Skin depth is fixed by the frequency and the material. The skin depth at a given frequency will be different for different materials.










Left side is skin depth, bottom is frequency.

Unless someone posted misinformation on wikipedia, which is quite possible...

But thanks for the additional explanations in your post. Very informative.


----------



## Mjolinor (Sep 15, 2008)

Yes it does depend on the transmission line parameters of the material but in a real world situation I have never met anything that would discriminate copper from aluminium when discussing the skin depth, they are pretty much the same for both metals.
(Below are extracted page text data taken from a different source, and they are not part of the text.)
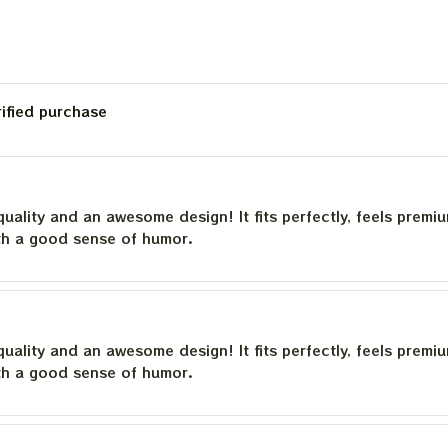
rified purchase
quality and an awesome design! It fits perfectly, feels premi
th a good sense of humor.
quality and an awesome design! It fits perfectly, feels premi
th a good sense of humor.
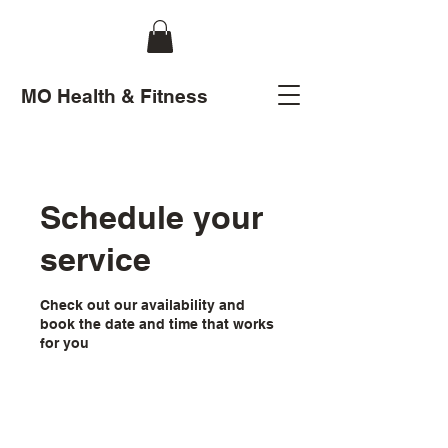
MO Health & Fitness
Schedule your
service
Check out our availability and
book the date and time that works
for you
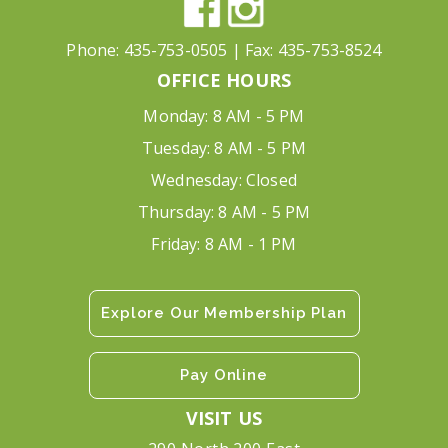
Phone:
435-753-0505
| Fax:
435-753-8524
OFFICE HOURS
Monday: 8 AM - 5 PM
Tuesday: 8 AM - 5 PM
Wednesday: Closed
Thursday: 8 AM - 5 PM
Friday: 8 AM - 1 PM
Explore Our Membership Plan
Pay Online
VISIT US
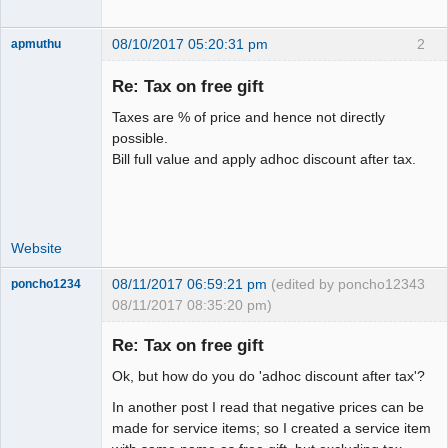
08/10/2017 05:20:31 pm
2
apmuthu
Re: Tax on free gift
Taxes are % of price and hence not directly
Moderator
possible.
Bill full value and apply adhoc discount after tax.
Offline
Website
08/11/2017 06:59:21 pm
(edited by poncho1234
3
poncho1234
08/11/2017 08:35:20 pm)
Senior
Member
Re: Tax on free gift
Offline
Ok, but how do you do 'adhoc discount after tax'?
In another post I read that negative prices can be
made for service items; so I created a service item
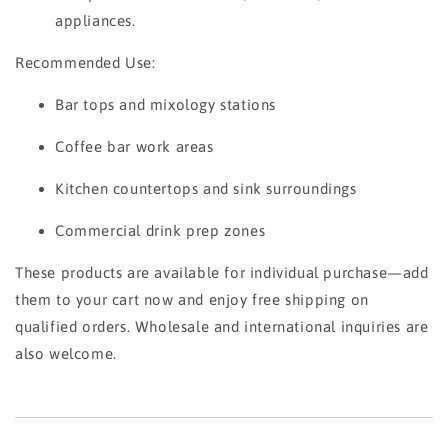
appliances.
Recommended Use:
Bar tops and mixology stations
Coffee bar work areas
Kitchen countertops and sink surroundings
Commercial drink prep zones
These products are available for individual purchase—add
them to your cart now and enjoy free shipping on
qualified orders. Wholesale and international inquiries are
also welcome.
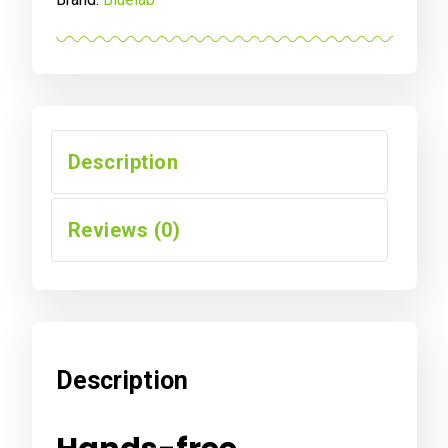
Description
Reviews (0)
Description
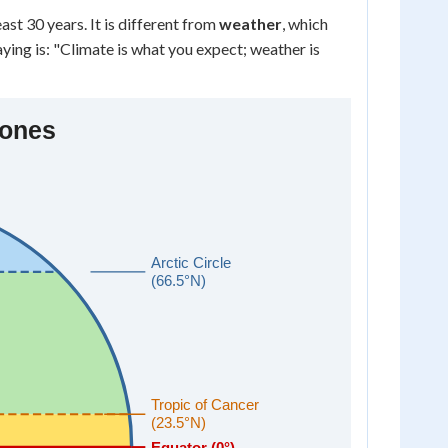
st 30 years. It is different from
weather
, which
ying is: "Climate is what you expect; weather is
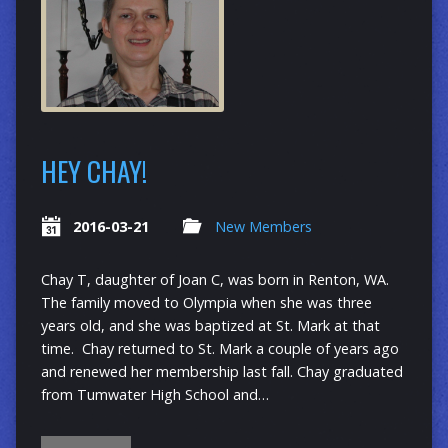
HEY CHAY!
2016-03-21
New Members
Chay T, daughter of Joan C, was born in Renton, WA.
The family moved to Olympia when she was three
years old, and she was baptized at St. Mark at that
time. Chay returned to St. Mark a couple of years ago
and renewed her membership last fall. Chay graduated
from Tumwater High School and…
Wikipedia is correct in the analysis given (I think) but it's not the whole picture, it is simplified. I spent 3 years of my life number crunching the transmission line parameters of power cables and just looking at some of the equations makes me feel like sleeping.


----------



## TexasCotton (Sep 18, 2008)

almoore said:


> Do not use aluminum conductors.I am an Electrician in the construction industry.You must use de-ox compound on all of your connections.The connectors must be dual rated ,for both termination materials,lead and aluminum in your case.Aluminum must be sized two sizes larger than the copper.Aluminum is much softer material than copper ,so extra care must be taken when terminating.In my 30 years I have seen many more aluminun connections fail,due to improper installation and maintenence.The connections on an EV will be subject to moisture ,vibration,chemicals,and other factors that would create a maintenence nightmare.Aluminum wire is a great product and in the right applications is hard to beat.
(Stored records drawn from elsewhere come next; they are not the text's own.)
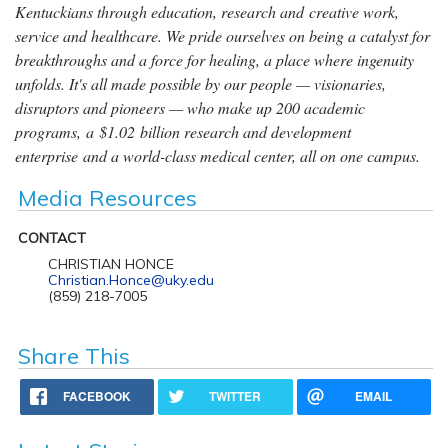
Kentuckians through education, research and creative work,
service and healthcare. We pride ourselves on being a catalyst for
breakthroughs and a force for healing, a place where ingenuity
unfolds. It's all made possible by our people — visionaries,
disruptors and pioneers — who make up 200 academic
programs, a $1.02 billion research and development
enterprise and a world-class medical center, all on one campus.
Media Resources
CONTACT
CHRISTIAN HONCE
Christian.Honce@uky.edu
(859) 218-7005
Share This
FACEBOOK
TWITTER
EMAIL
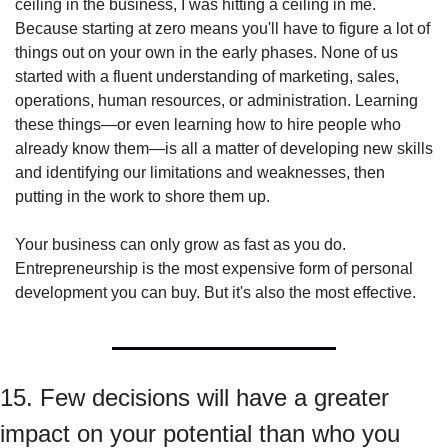
ceiling in the business, I was hitting a ceiling in me. 
Because starting at zero means you'll have to figure a lot of 
things out on your own in the early phases. None of us 
started with a fluent understanding of marketing, sales, 
operations, human resources, or administration. Learning 
these things—or even learning how to hire people who 
already know them—is all a matter of developing new skills 
and identifying our limitations and weaknesses, then 
putting in the work to shore them up.
Your business can only grow as fast as you do. 
Entrepreneurship is the most expensive form of personal 
development you can buy. But it's also the most effective.
15. Few decisions will have a greater 
impact on your potential than who you 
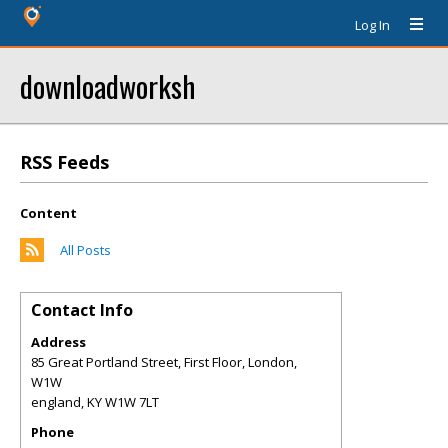
Log In
downloadworksh
RSS Feeds
Content
All Posts
Contact Info
Address
85 Great Portland Street, First Floor, London,
W1W
england
,
KY
W1W 7LT
Phone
I agree(Amen) with above post
Copper will be coming back down in price since "oil" is dropping in price. Anyway if you search for scrap or salvage copper you save on price !


----------



## iss407 (Dec 6, 2007)

It sounds like the safe bet is to use copper. The recycling place was closed today but I'll check next week to see if they ever get an welding cable brought in. I'm not going to be getting to installing the cabling for a while (haven't even got the motor yet!) so I have time to look for a good deal.
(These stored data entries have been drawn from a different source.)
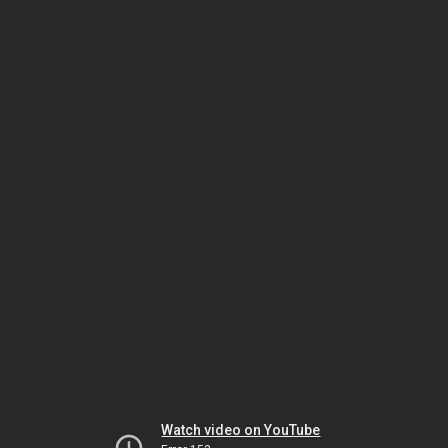
Watch video on YouTube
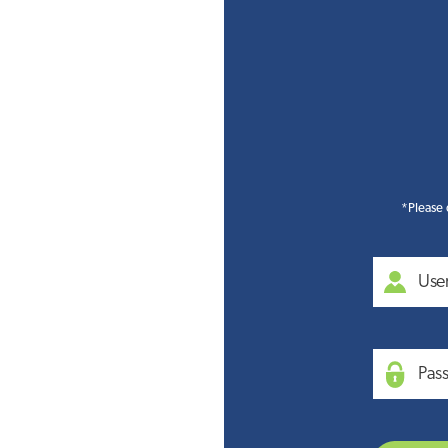
*Please 
Use
Pas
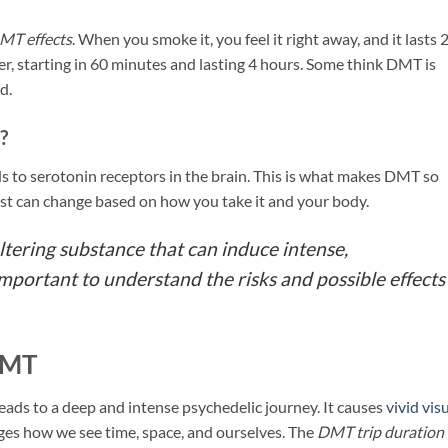
MT effects
. When you smoke it, you feel it right away, and it lasts 
er, starting in 60 minutes and lasting 4 hours. Some think DMT is
d.
?
ds to serotonin receptors in the brain. This is what makes DMT so
ast can change based on how you take it and your body.
tering substance that can induce intense,
important to understand the risks and possible effects
DMT
ads to a deep and intense psychedelic journey. It causes
vivid vis
anges how we see time, space, and ourselves. The
DMT trip duration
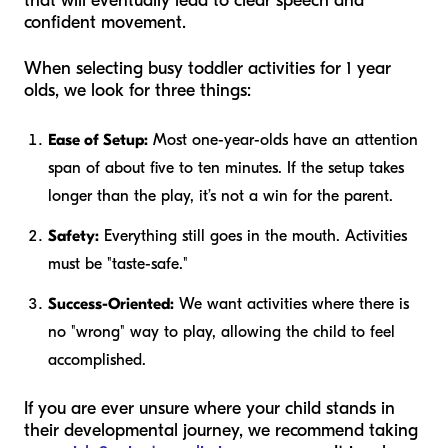
that will eventually lead to clear speech and
confident movement.
When selecting busy toddler activities for 1 year
olds, we look for three things:
Ease of Setup:
Most one-year-olds have an attention
span of about five to ten minutes. If the setup takes
longer than the play, it’s not a win for the parent.
Safety:
Everything still goes in the mouth. Activities
must be "taste-safe."
Success-Oriented:
We want activities where there is
no "wrong" way to play, allowing the child to feel
accomplished.
If you are ever unsure where your child stands in
their developmental journey, we recommend taking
How about terminals. If the batteries have posts is it not better to use a terminal that binds around the post? Are crimped ends the best?


----------



## Technologic (Jul 20, 2008)

iss407 said:


> It sounds like the safe bet is to use copper. The recycling place was closed today but I'll check next week to see if they ever get an welding cable brought in. I'm not going to be getting to installing the cabling for a while (haven't even got the motor yet!) so I have time to look for a good deal.
> 
> How about terminals. If the batteries have posts is it not better to use a terminal that binds around the post? Are crimped ends the best?



Well soldered/crimped together is the best post binding method usually.


----------